Nash Equilibrium
Solitary sadness of my brain, solitary sadness of my brain
Solitary madness of my brain, solitary madness of my brain
Brain, brain, brain
Solitary sadness of my brain, solitary sadness of my brain
Solitary madness of my brain, solitary madness of my brain
Brain, brain, brain
Nash, Nash, Nash equilibrium[1]
If I play my best-response[2]
If you play your best-response
Play mine, play mine, play yours, play yours
If I play my best-response, if you play your best-response
Play mine, play mine, play yours, play yours
Play mine, play mine, play yours, play yours
Show me now your best-response, I will give my best-response
Nash, Nash, Nash equilibrium
If I play my best-response, if you play your best-response[3]

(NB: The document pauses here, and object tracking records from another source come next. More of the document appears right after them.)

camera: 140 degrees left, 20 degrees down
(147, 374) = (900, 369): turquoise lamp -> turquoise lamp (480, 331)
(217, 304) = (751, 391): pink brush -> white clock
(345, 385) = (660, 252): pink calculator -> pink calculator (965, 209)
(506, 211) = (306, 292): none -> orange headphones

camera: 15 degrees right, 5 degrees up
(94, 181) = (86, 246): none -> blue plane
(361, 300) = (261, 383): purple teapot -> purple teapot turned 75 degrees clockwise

Nash, Nash, Nash equilibrium
Play mine, play mine, play yours, play yours
Play mine, play mine, play yours, play yours
Nash, Nash, Nash equilibrium
*Text by Marco Marini. Music by Marco Marini, Elisa Pezzuto and Valter Sacripanti. All rights reserved.
Voice: Marco Marini, Elisa Pezzuto. Guitar: David Pieralisi, Marco Marini, Bass: David Pieralisi. Drum: Valter Sacripant,
Production: Valter Sacripanti. Mastering: Fabrizio De Carolis.

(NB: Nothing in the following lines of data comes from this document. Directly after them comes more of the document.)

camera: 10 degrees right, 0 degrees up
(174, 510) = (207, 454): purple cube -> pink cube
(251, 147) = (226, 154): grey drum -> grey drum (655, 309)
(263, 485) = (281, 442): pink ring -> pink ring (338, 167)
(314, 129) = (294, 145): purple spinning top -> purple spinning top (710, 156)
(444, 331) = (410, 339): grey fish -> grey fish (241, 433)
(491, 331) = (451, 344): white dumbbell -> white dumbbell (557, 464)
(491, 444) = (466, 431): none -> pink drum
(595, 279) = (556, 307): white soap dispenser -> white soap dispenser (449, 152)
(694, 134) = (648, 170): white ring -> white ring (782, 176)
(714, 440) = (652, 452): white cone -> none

[1] The Nash equilibrium is the most well-known equilibrium concept in game theory, due to John Forbes Nash Jr. (1928-2018). It is a strategy profile (i.e. one or more strategies for every player) such that no player has an incentive to deviate from the chosen strategy, given the strategies of other players. In simpler terms, it is a situation in which everyone is doing the best they can, given what everyone else is doing. Nash’s (1950) famous theorem proves that in any finite strategic form game at least one Nash equilibrium in pure or mixed strategies (in probabilities) always exists.
[2] A best response for every player is a maximizing strategy in response to every rival player’s strategy.

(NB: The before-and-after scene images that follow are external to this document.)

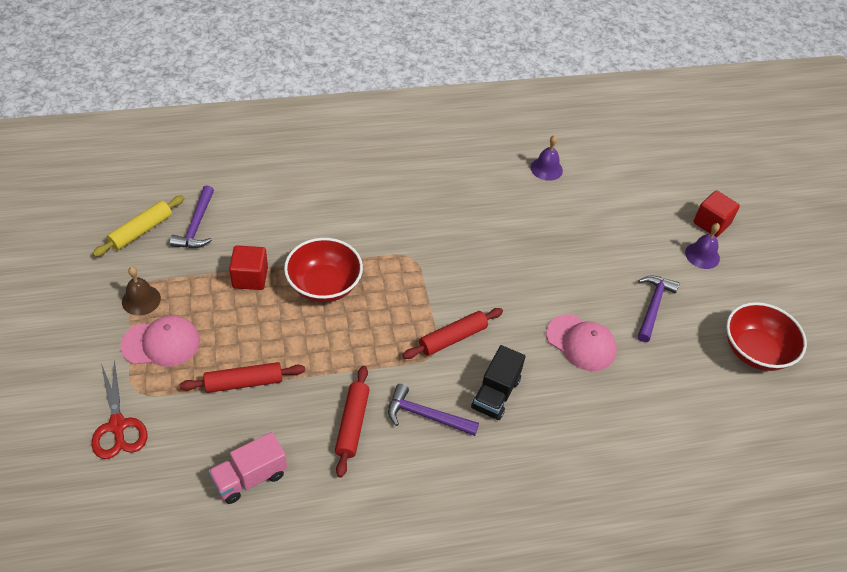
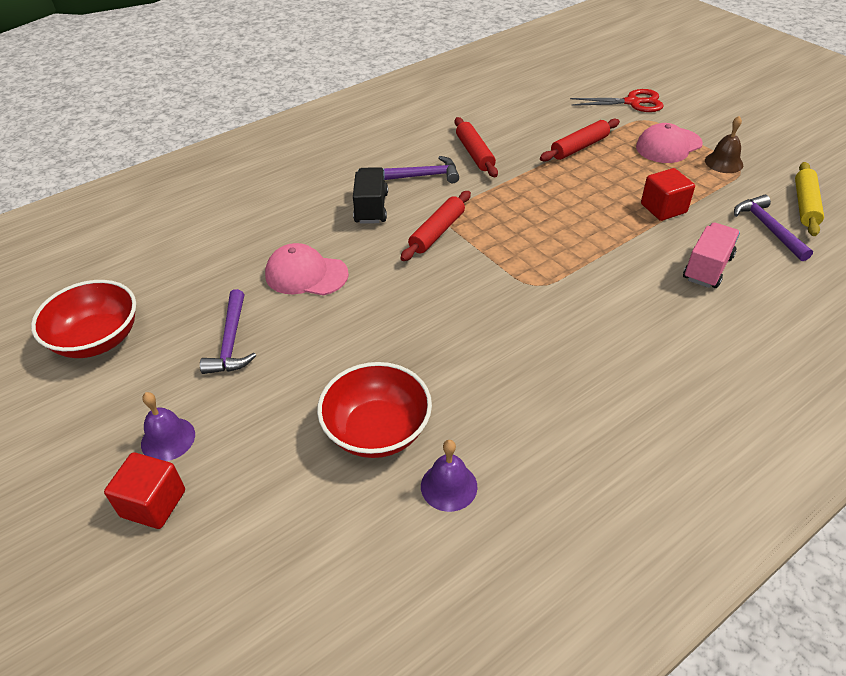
camera: 160 degrees right, 5 degrees down
(118, 426) = (632, 102): red scissors -> red scissors turned 135 degrees clockwise
(250, 478) = (518, 110): pink truck -> pink truck (707, 268)
(324, 285) = (593, 227): red bowl -> red bowl (377, 431)

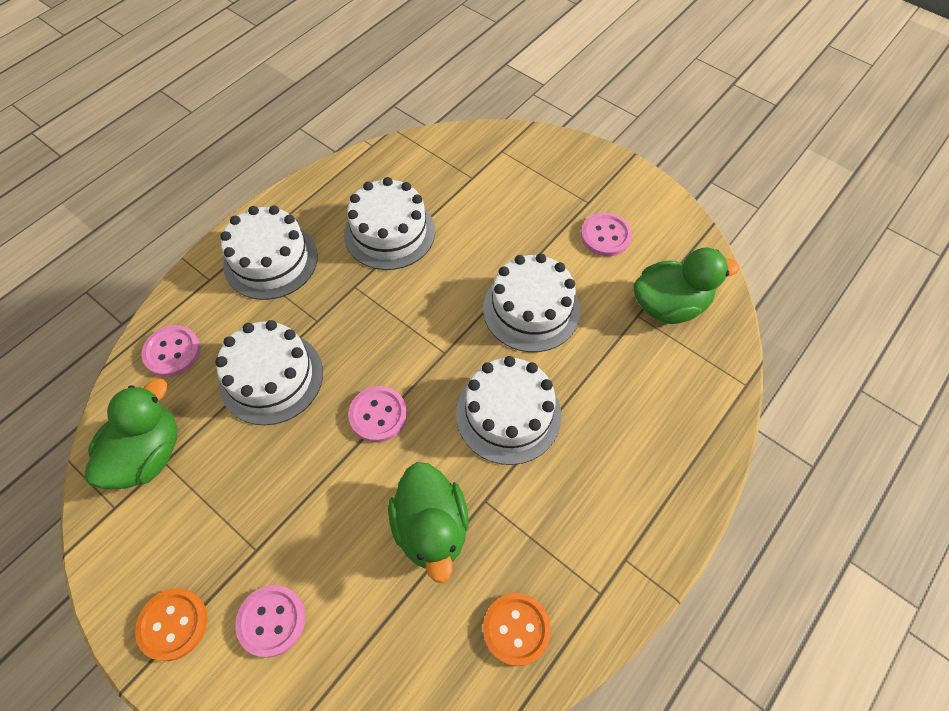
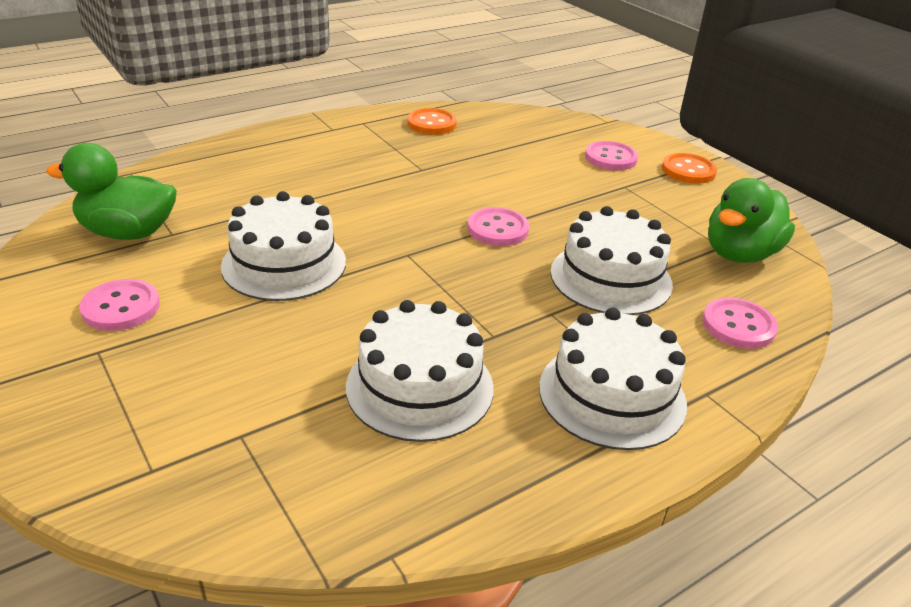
camera: 165 degrees left, 25 degrees down
(431, 528) = (473, 167): green duck -> none
(508, 414) = (368, 203): white cake -> none

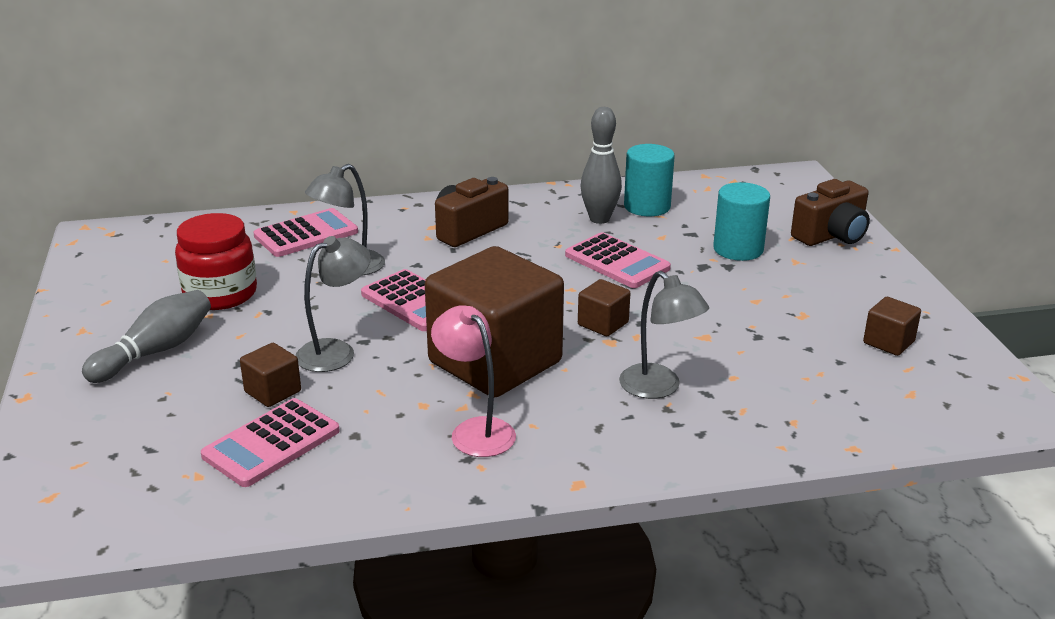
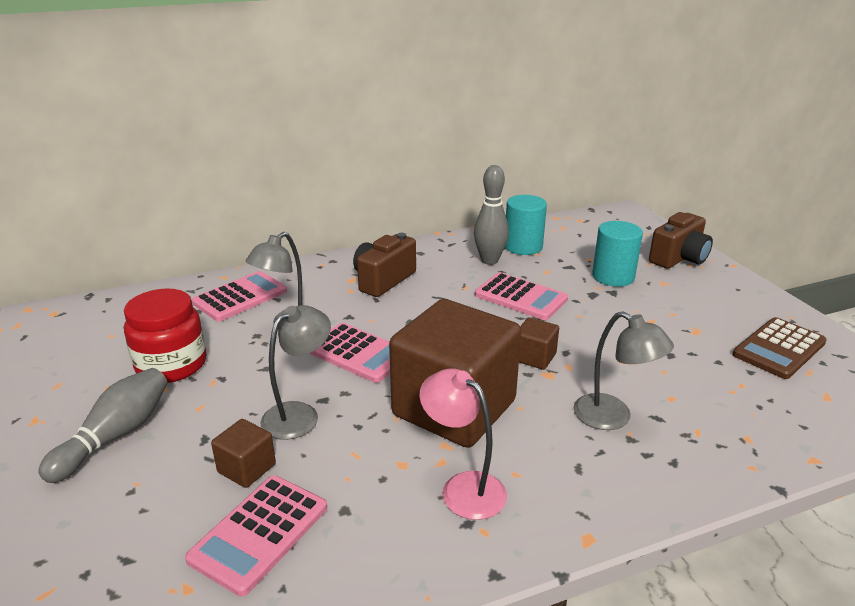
camera: 10 degrees left, 0 degrees up
(888, 342) = (779, 348): brown cube -> brown calculator

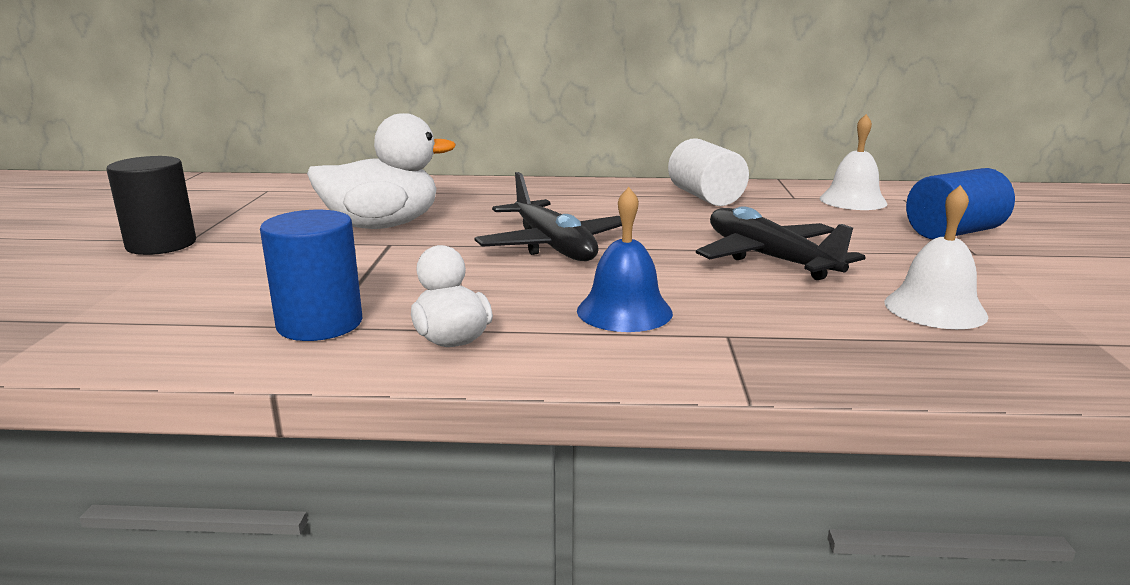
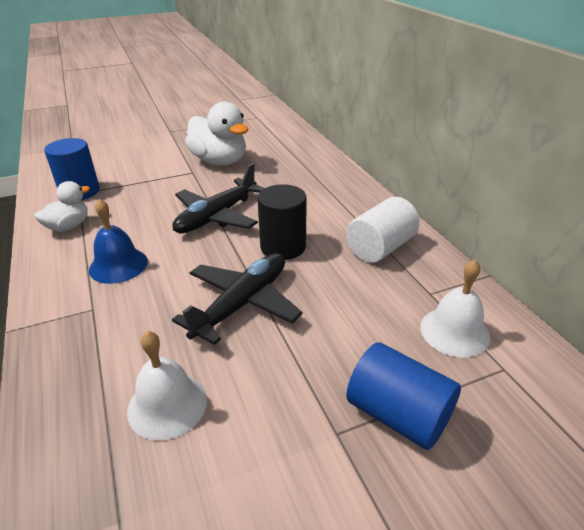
camera: 65 degrees right, 15 degrees up
(161, 244) = (160, 129): black cylinder -> black cylinder (283, 247)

[3] Among the available strategies, a Nash equilibrium has the relevant feature of being, for every player, a best-response to every other player’s strategies.
REFERENCES
Nash, John F.(1950). Equilibrium points in n-person games. Proceedings of the national academy of sciences, 36(1), 48-49.
Nash, John F. (1953)."Two-Person Cooperative Games". Econometrica. 21 (1): 128–140.